Optimal goal target in soccer. When attempting to score a goal in soccer, where should you aim your shot? Should you aim for a goalpost (as some soccer coaches teach), the middle of the goal, or some other target? To answer these questions, Chance (Fall 2009) utilized the normal probability distribution. Suppose the accuracy x of a professional soccer player’s shots follows a normal distribution with a mean of 0 feet and a standard deviation of 3 feet. (For example, if the player hits his target,x=0; if he misses his target 2 feet to the right, x=2; and if he misses 1 foot to the left,x=-1.) Now, a regulation soccer goal is 24 feet wide. Assume that a goalkeeper will stop (save) all shots within 9 feet of where he is standing; all other shots on goal will score. Consider a goalkeeper who stands in the middle of the goal.

a. If the player aims for the right goalpost, what is the probability that he will score?

b. If the player aims for the center of the goal, what is the probability that he will score?

c. If the player aims for halfway between the right goal post and the outer limit of the goalkeeper’s reach, what is the probability that he will score?

The accuracy x of a professional soccer player’s shots follows a normal distribution with a mean of 0 feet and a standard deviation of 3 feet.

Let x be the random variable defined as the accuracy of the professional soccer players’ shots, which have normal distribution .

Mean$\mu$ and standard deviation$\sigma$ are given 0 feet and 3 feet.

Also, if the goalkeeper is in the center of the goal and can stop all the balls within 9 feet the only way to score the ball is within 3 feet of either goal post.

Hence, if player aims for the right goalpost, the player will score is the value of x lies between -2 and 0

Therefore,

$$\begin{gathered} P\left(-3<x<0\right)=P\left(\frac{x-\mu }{\sigma }<z<\frac{x+\mu }{\sigma }\right) \\ =P\left(\frac{-3-0}{3}<z<\frac{0+0}{3}\right) \\ =P\left(-1<z<0\right) \\ =P\left(0<z<1\right) \end{gathered}$$

From the table 2,Normal Curve areas, we find that p =0.3413

Hence, the probability that the player will score whenhe aims for the right goalpost, is 0.3413.
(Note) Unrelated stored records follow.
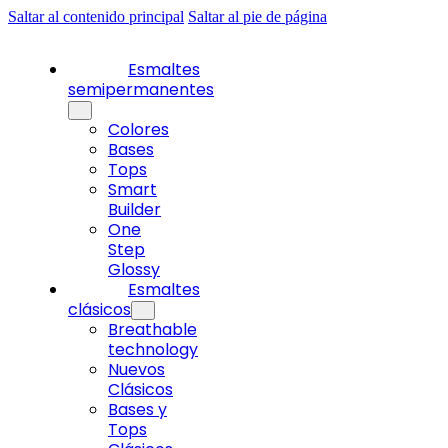
Saltar al contenido principal
Saltar al pie de página
Esmaltes
semipermanentes
Colores
Bases
Tops
Smart
Builder
One
Step
Glossy
Esmaltes
clásicos
Breathable
technology
Nuevos
Clásicos
Bases y
Tops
When player aims for the center goal, then the player’s score is the value of x greater than 9 or less than -9.

Hence

$$\begin{gathered} P\left(x<-9\right)+P\left(x<-9\right)=P\left(\frac{x-\mu }{\sigma }<z<\frac{x+\mu }{\sigma }\right) \\ =P\left(z<\frac{-9-0}{3}\right)+P\left(z<\frac{9-0}{3}\right) \\ =P\left(z<-3\right)+P\left(z>3\right) \end{gathered}$$

From table 2, Normal Curve Areas, we find that

$\left(0.5-0.4987+0.5-0.4987\right)=0.0026$

Therefore, the probability that player will score when he aims for the center of the goal is 0.0026.

We have to find

$P\left(-1.5<x<1.5\right)$

Thus,

$$\begin{gathered} P\left(-1.5<x<1.5\right)=P\left(\frac{x-\mu }{\sigma }<z<\frac{x+\mu }{\sigma }\right) \\ =P\left(\frac{-1.5-0}{3}<x<\frac{1.5+0}{3}\right) \\ =P\left(-0.5<z<0.5\right) \end{gathered}$$

From table 2, Normal Curve Areas, we find that

$\left(0.1915+0.191\right)=0.0383$

Hence,If the player aims for halfway between the right goal post and the outer limit of the goalkeeper’s reach, the probability that he will score is0.383.